El capitán miró fríamente a su más prometedor oficial, y también el más problemático.

—¿Te refieres al escuadrón que está al mando de esas viejas brujas Durothil? No, gracias. Esa batalla, si es que realmente llega a producirse, es mía.

—¡No puede hablar en serio! Nunca ha visto la devasta­ción que puede causar una horda de dragones. Yo sí. ¡Te­nemos que olvidarnos de las rivalidades entre clanes y del orgullo personal!

—Cuidado con lo que dices —replicó fríamente el elfo dorado—.Te aseguro que la situación está bajo control. No es necesario informar a los jinetes Durothil.

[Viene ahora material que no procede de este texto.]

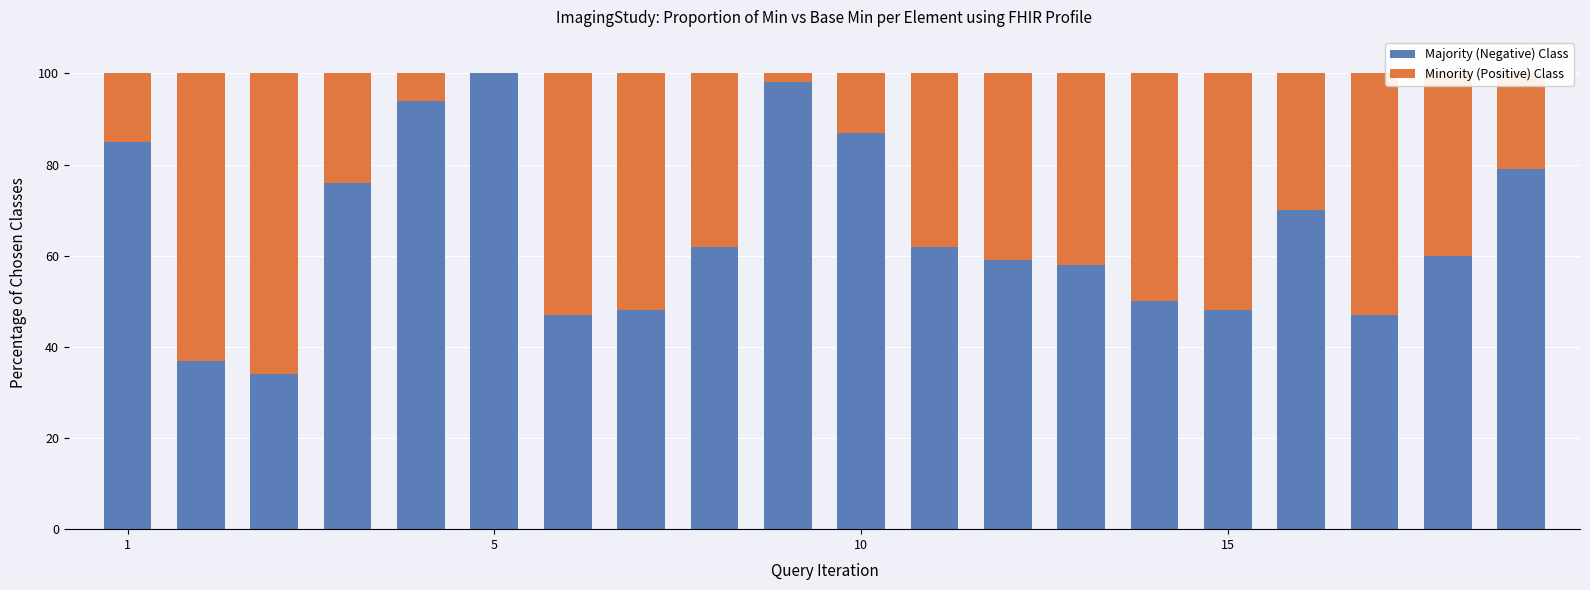

What are all the series names shown in the legend?

Majority (Negative) Class, Minority (Positive) Class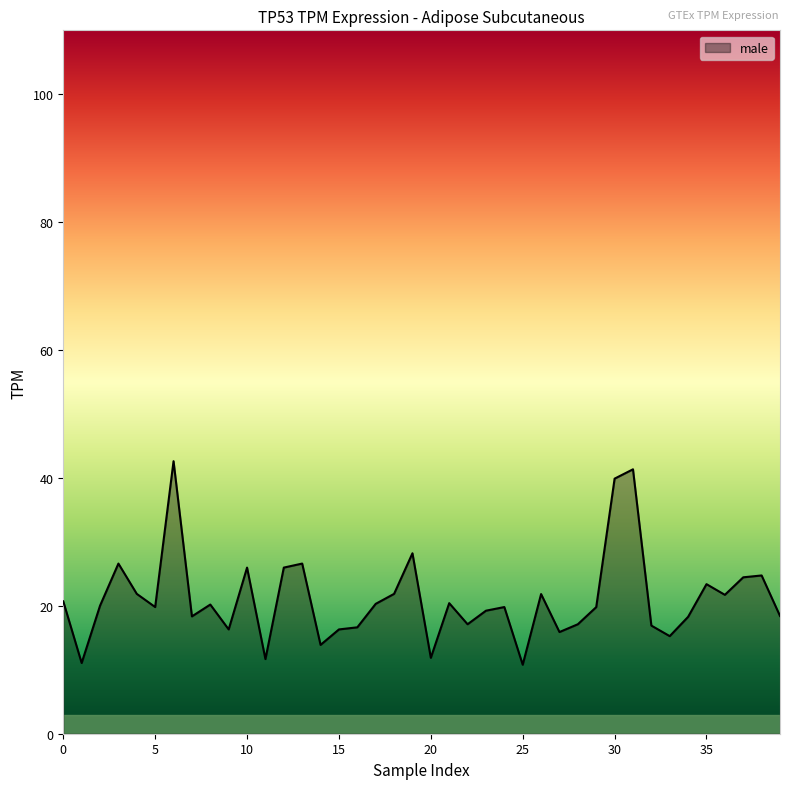

How many series are shown in this chart?

1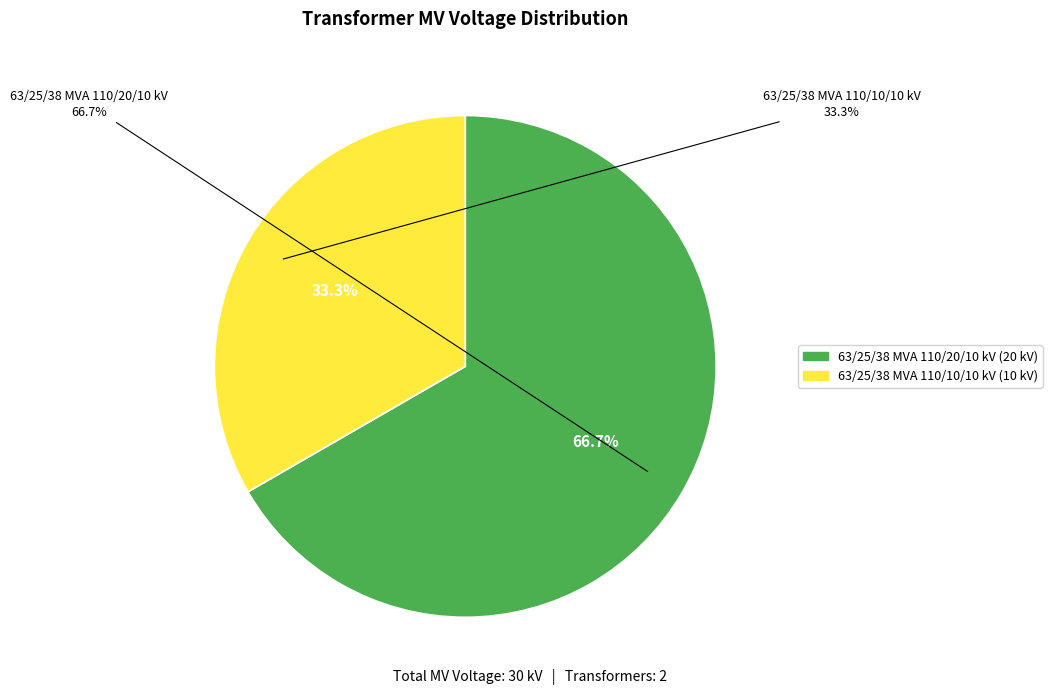

How many segments does this pie chart have?

2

—¿No los ha avisado? —inquirió Zaor, incrédulo.

El capitán Horith, ahora enfadado, se levantó, aunque lamentó al instante haberlo hecho. Era difícil imponer su autoridad a un elfo al que apenas llegaba al pecho. Ade­más, sospechaba que Zaor Flor de Luna seguiría siendo un guerrero formidable aunque midiera la mitad.

—La situación está bajo control —repitió el elfo do­rado con voz tensa—. No necesito a los jinetes de dragón y tampoco a usted, capitán Zaor, en mi despacho. ¡Puede re­tirarse!

—Los guerreros a pie no tienen ninguna oportunidad contra un solo dragón y mucho menos contra un centenar —insistió el elfo de la luna, sin dar su brazo a torcer—. Lo sabe tan bien como yo. ¿Qué piensa hacer entonces?

Ante la vacilación de Horith, Zaor se indignó y golpeó el escritorio con el puño.

—¡Esto es tanto cosa suya como mía! ¡Tengo un cente­nar de elfos a mi mando, y que me aspen si voy a dejar que marchen a una muerte segura! ¡Si tiene un plan, dígalo!

—La flota Ala de Estrella —contestó Horith de mala gana—. Naves estelares, buques de guerra que surcan los aires con la misma destreza que los barcos normales surcan las aguas. Se guardan en secreto en las grutas marinas de Sumbrar. Excepto los miembros del Consejo y de las tri­pulaciones, pocos elfos conocen su existencia.

—¿Cuántos hay? —preguntó Zaor, que retrocedió un paso, tratando de asimilar tal maravilla.